Now comes news that the “dwarf planet” Eris is no longer the ninth largest object orbiting the sun. New measurements show (so it is claimed) that Eris is the tenth largest. Which is to say, it is a tiny bit smaller than Pluto.
You remember Pluto. Mercury Venus Earth Mars Jupiter Saturn Uranus Neptune Pluto. If you learned your Solar System any time between 1930 and 2006, you learned that it was the ninth planet. Nineteen thirty is when Clyde Tombaugh discovered it. As for 2006—that story is best told in a smart and funny new book, How I Killed Pluto and Why It Had It Coming, by Mike Brown, the Caltech astronomer who discovered Eris.
Surely discovering planets was a one-way street. Maybe we could find new ones, but how could we lose any?
By tightening standards. Raising the bar. Redefining the word planet.
The International Astronomical Union did that, after months of struggle and infighting and philosophical confusion, at a tumultuous meeting in Prague in the summer of 2006—speeches and resolutions and amendments and footnotes and points of clarification. At one point the great Jocelyn Bell Burnell, codiscoverer of pulsars, declared, “Resolutions are nonlinear and small changes have big effects,” and reached under her table to brandish a beach ball, an umbrella, and a stuffed dog. (Pluto—get it?)
Having been so rudely demoted, Pluto may now be called a “dwarf planet,” per the IAU. Or an “unterplanet,” the term deployed by Sky and Telescope, in contrast to “überplanet.” Similar objects may be called “trans-neptunian” but not “plutonian”—this according to a close vote by the astronomers in Prague. The OED, which happened at that very time to be revising its entries for the letter P, decided to go with “small planetary body.”
Must we amateurs, however, accept the authority of the IAU and its Planet Definition Committee? Are they the competent ruling body? It depends whether you think this is an argument about facts or about language.
As for the facts, Pluto is—as ever—a cold, harsh ball of rock and ice, a fifth as massive as Earth’s moon, eccentrically orbiting the sun. It measures (though estimates vary) 2,330 kilometers in breadth, plus or minus 50.
Words, on the other hand, are fluid things. Definitions are malleable and arbitrary. We know this, but sometimes we forget. What is a lake and what is a pond? What is a mountain and what is a molehill? Where do we draw the lines between planets, planetoids, moons, asteroids, comets, rocks, pebbles, and cosmic dust?
Four of the planets are gas giants. The four inner planets are much smaller and rocky. It’s not just about size, of course. The first eight planets all orbit the sun in pretty much the same “ecliptic” plane; Pluto’s orbit is highly inclined. It is also, in the technical sense, chaotic.
The IAU committee first proposed a definition “based on intrinsic physical nature”: a planet would be an object orbiting a star, not itself a star, not orbiting any other planet, and, finally, massive enough “for its own gravity to pull it into a nearly spherical shape.”

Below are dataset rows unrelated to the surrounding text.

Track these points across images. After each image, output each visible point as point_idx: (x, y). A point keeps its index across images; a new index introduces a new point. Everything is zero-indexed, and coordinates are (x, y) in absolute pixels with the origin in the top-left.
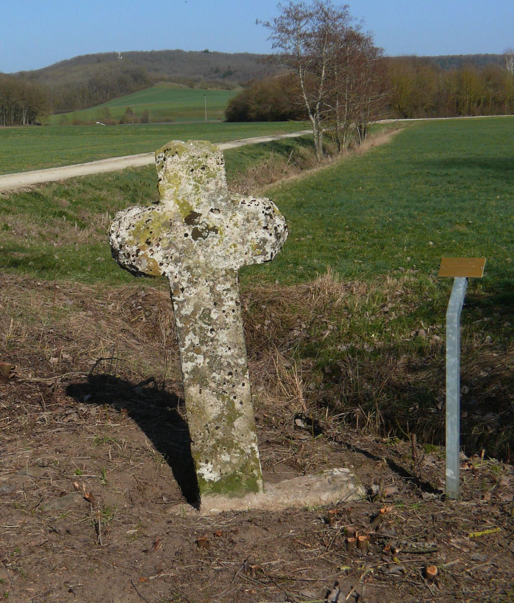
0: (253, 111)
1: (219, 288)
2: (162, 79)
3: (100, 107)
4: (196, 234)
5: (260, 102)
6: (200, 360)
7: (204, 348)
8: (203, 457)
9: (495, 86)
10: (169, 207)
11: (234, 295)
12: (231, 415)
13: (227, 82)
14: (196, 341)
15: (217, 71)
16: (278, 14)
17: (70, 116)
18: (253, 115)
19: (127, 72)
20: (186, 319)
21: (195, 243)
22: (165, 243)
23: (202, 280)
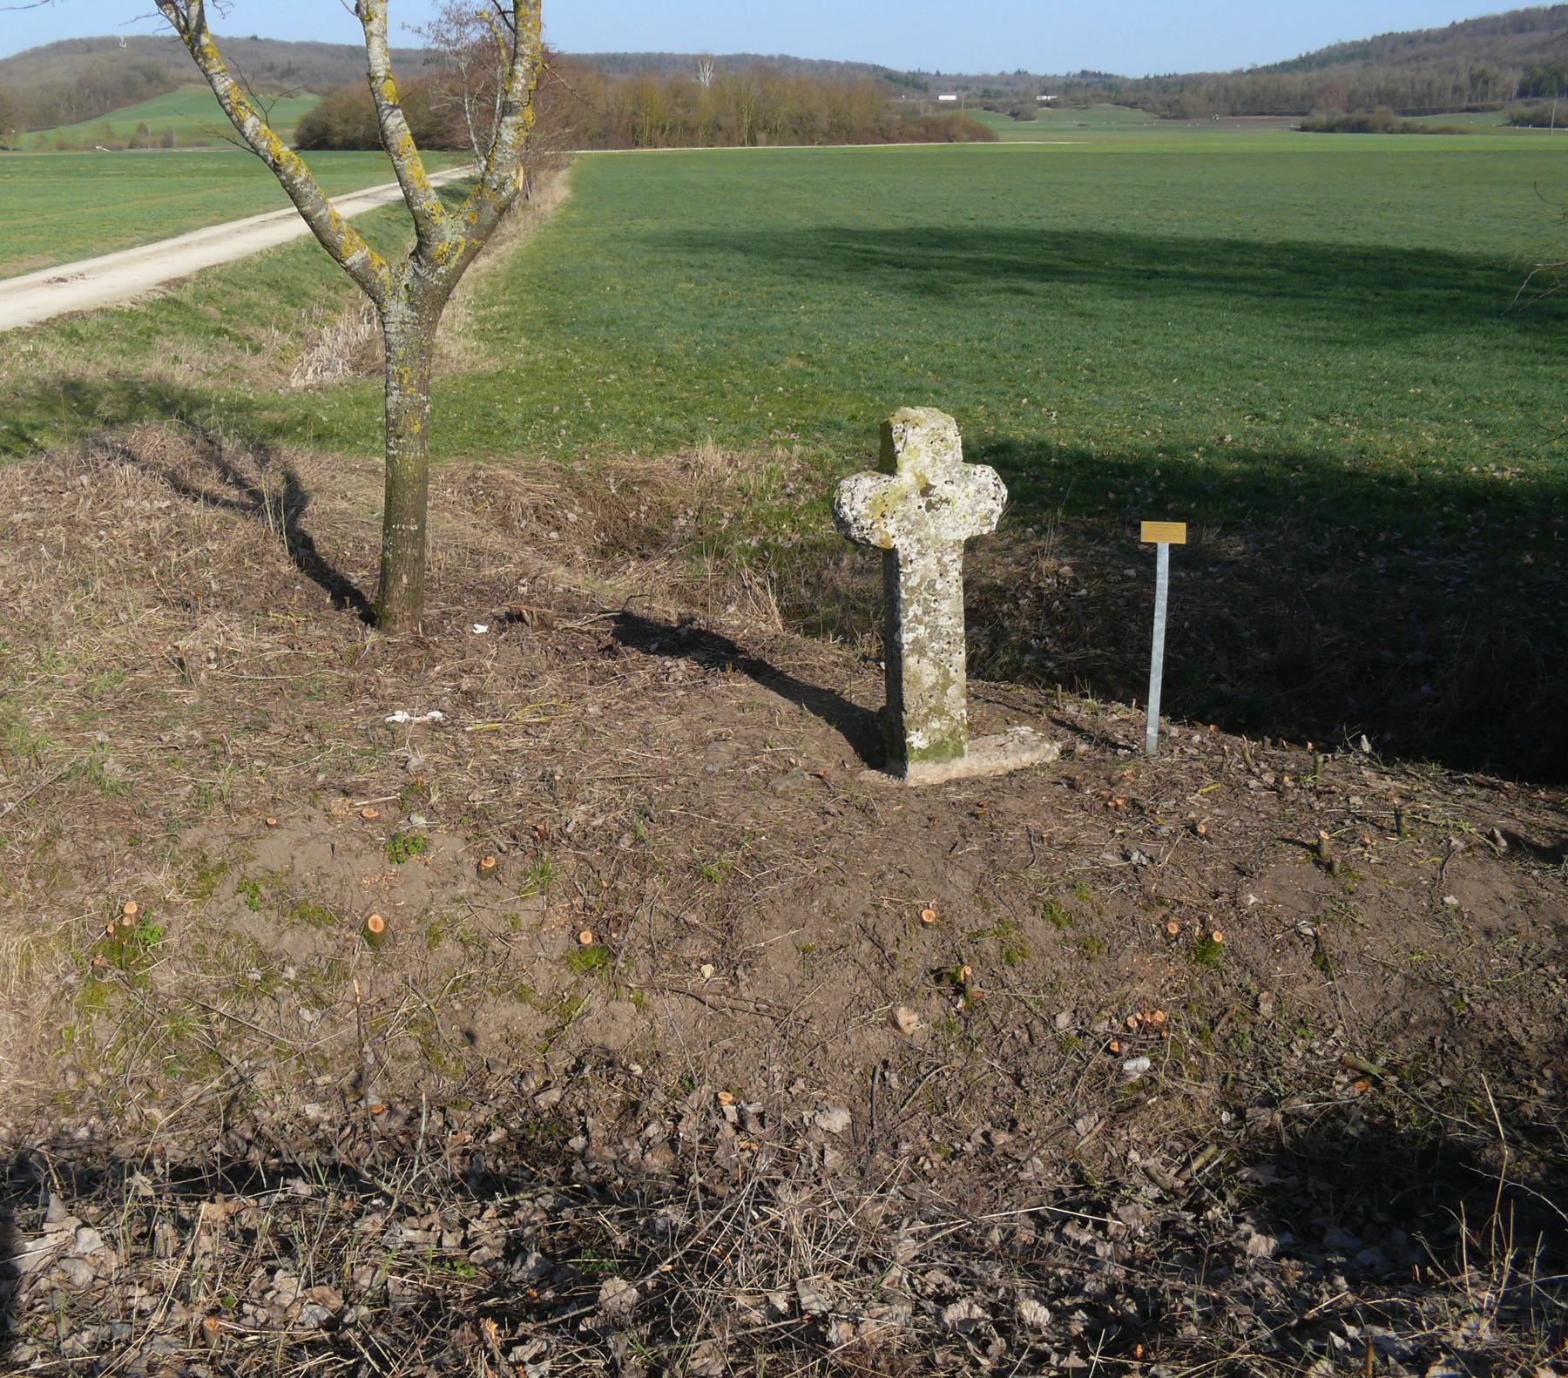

It’s that last bit that caused the trouble. Using its proposed definition, the committee counted 12 planets. But Brown, having spent thousands of hours exploring the outer reaches of the Solar System, was quite sure that the number would turn out to be more like 200. No one wanted suddenly to have to learn the names of hundreds of planets. He felt that his colleagues had lost their way.
It was as if the International Arboreal Union were to tall you that all things with trunks and bark and branches and leaves were to be called trees, but then it told you that they only trees were oak trees, maple trees, and elm trees. You would be right to ask: How can you make a very precise definition of tree and then claim that the things that very precisely fit your definition are not, in fact, trees?
In the end, Brown carried the day, thus surrendering what would have been the glory of having discovered the tenth planet.
So what is a planet? As ever, it depends. In the Ptolemaic system, it is any of the seven major wanderers in the sky: the Moon, Mercury, Venus, the Sun, Mars, Jupiter, and Saturn. Alternatively, and more modernly, “in figurative contexts” (says the OED), “a particular state or sphere distant from ordinary life.” As in, what planet is that guy on?